No deja de resultar sorprendente que con 19 millones de mexicanos en situación de «pobreza alimentaria» y con otros 49 millones que carecen de los recursos suficientes para cubrir sus necesidades básicas de vestido, vivienda, salud, educación y transporte, la exasperación social no haya desembocado en una violencia masiva y no haya sido mayor el colapso de la autoridad gubernamental en las extensas regiones del territorio que, con todo y operativos espectaculares, siguen bajo control de la delincuencia organizada.
Sólo una desoladora carencia de sentido de país puede explicar que el grupo en el poder no caiga en la cuenta que la gran amenaza a la seguridad nacional, a la estabilidad política y a la vigencia del estado de derecho no proviene de las organizaciones guerrilleras ni de la delincuencia común, sino de un modelo económico y social que ha hundido en la miseria y en el hambre a la mitad de la población y que se mantiene, pese a todo, en vigor.
La nueva serie de actos de propaganda armada efectuados, al parecer, por el EPR, debiera llevar a los gobernantes en turno a reflexionar sobre la pavorosa ausencia de perspectivas que enfrentan, debido a la política económica y a la ausencia de política social, millones de mexicanos que no tienen más futuro que la emigración a Estados Unidos, la mendicidad en las calles, el reclutamiento por alguna de las delincuencias organizadas -la del narcotráfico, la del secuestro, la del robo de autos- o la incorporación a grupos político-militares que propugnan el cambio político y económico por la vía de las armas.

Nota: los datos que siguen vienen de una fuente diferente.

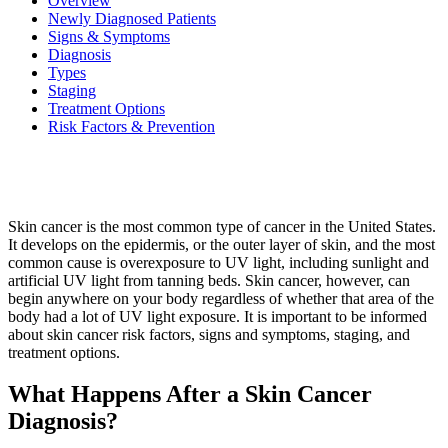
Overview
Newly Diagnosed Patients
Signs & Symptoms
Diagnosis
BECOMING A PATIENT
Types
Staging
Make an Appointment
Treatment Options
Risk Factors & Prevention
For Your First Visit
Getting Started with Cancer Treatments
Skin cancer is the most common type of cancer in the United States.
It develops on the epidermis, or the outer layer of skin, and the most
Understanding Your Cancer Care Team
common cause is overexposure to UV light, including sunlight and
artificial UV light from tanning beds. Skin cancer, however, can
begin anywhere on your body regardless of whether that area of the
Insurance
body had a lot of UV light exposure. It is important to be informed
about skin cancer risk factors, signs and symptoms, staging, and
New Patient Forms
treatment options.
What Happens After a Skin Cancer
Diagnosis?
Diagnostic Services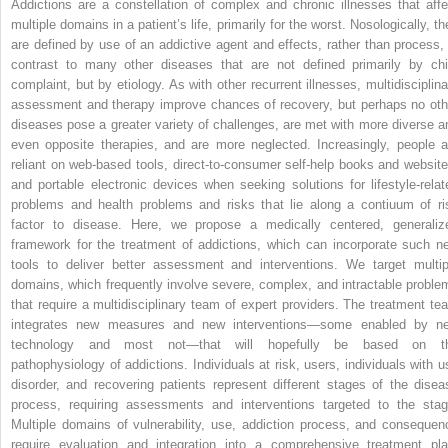
Addictions are a constellation of complex and chronic illnesses that affe
multiple domains in a patient’s life, primarily for the worst. Nosologically, t
are defined by use of an addictive agent and effects, rather than process, 
contrast to many other diseases that are not defined primarily by chi
complaint, but by etiology. As with other recurrent illnesses, multidisciplina
assessment and therapy improve chances of recovery, but perhaps no oth
diseases pose a greater variety of challenges, are met with more diverse a
even opposite therapies, and are more neglected. Increasingly, people a
reliant on web-based tools, direct-to-consumer self-help books and website
and portable electronic devices when seeking solutions for lifestyle-relat
problems and health problems and risks that lie along a contiuum of ri
factor to disease. Here, we propose a medically centered, generaliz
framework for the treatment of addictions, which can incorporate such n
tools to deliver better assessment and interventions. We target multip
domains, which frequently involve severe, complex, and intractable proble
that require a multidisciplinary team of expert providers. The treatment te
integrates new measures and new interventions—some enabled by n
technology and most not—that will hopefully be based on t
pathophysiology of addictions. Individuals at risk, users, individuals with u
disorder, and recovering patients represent different stages of the disea
process, requiring assessments and interventions targeted to the stag
Multiple domains of vulnerability, use, addiction process, and consequen
require evaluation and integration into a comprehensive treatment pla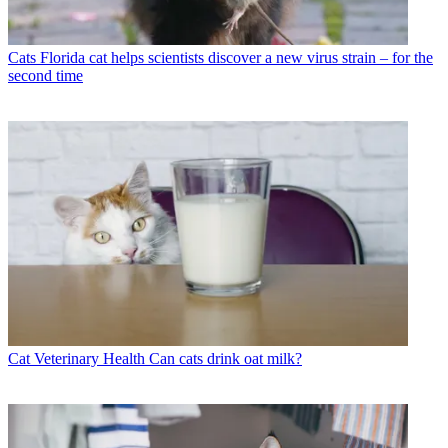
Cats
Florida cat helps scientists discover a new virus strain – for the
second time
Cat Veterinary Health
Can cats drink oat milk?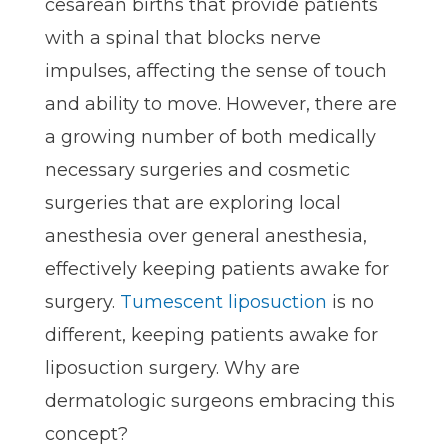
cesarean births that provide patients
with a spinal that blocks nerve
impulses, affecting the sense of touch
and ability to move. However, there are
a growing number of both medically
necessary surgeries and cosmetic
surgeries that are exploring local
anesthesia over general anesthesia,
effectively keeping patients awake for
surgery.
Tumescent liposuction
is no
different, keeping patients awake for
liposuction surgery. Why are
dermatologic surgeons embracing this
concept?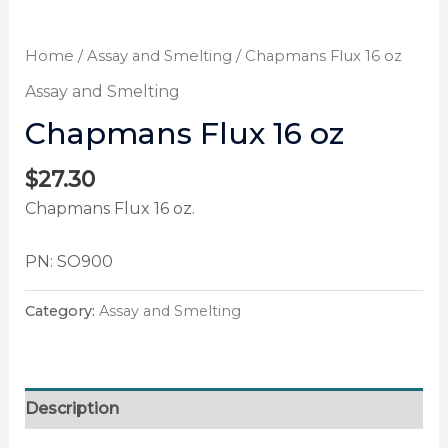
Home
/
Assay and Smelting
/ Chapmans Flux 16 oz
Assay and Smelting
Chapmans Flux 16 oz
$
27.30
Chapmans Flux 16 oz.
PN: SO900
Category:
Assay and Smelting
Description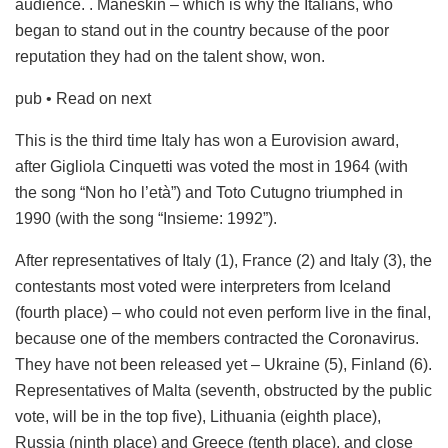
audience. . Måneskin – which is why the Italians, who
began to stand out in the country because of the poor
reputation they had on the talent show, won.
pub
• Read on next
This is the third time Italy has won a Eurovision award,
after Gigliola Cinquetti was voted the most in 1964 (with
the song “Non ho l’età”) and Toto Cutugno triumphed in
1990 (with the song “Insieme: 1992”).
After representatives of Italy (1), France (2) and Italy (3), the
contestants most voted were interpreters from Iceland
(fourth place) – who could not even perform live in the final,
because one of the members contracted the Coronavirus.
They have not been released yet – Ukraine (5), Finland (6).
Representatives of Malta (seventh, obstructed by the public
vote, will be in the top five), Lithuania (eighth place),
Russia (ninth place) and Greece (tenth place), and close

Es posible que, con este telón de fondo, el actual gobierno se aproxime a una encrucijada: o da un golpe de timón en la conducción política, económica y social y empieza de una vez por todas a atender la desesperada situación de la mitad del país y a escuchar la inconformidad de los excluidos por una institucionalidad crecientemente oligárquica y falta de representatividad y de contenido, o se aventura abiertamente por el camino de la represión, la construcción de un Estado policiaco y autoritario y la supresión, así sea de facto , de las garantías individuales. En el primero de esos escenarios tendría que hacer frente a los intereses de los grandes capitales nacionales y foráneos que le dieron su respaldo para que mantuviera intactos la desigualdad y los privilegios a los poderosos; en el segundo no le alcanzarían todas las corporaciones de seguridad para enfrentar el descontento de la gente.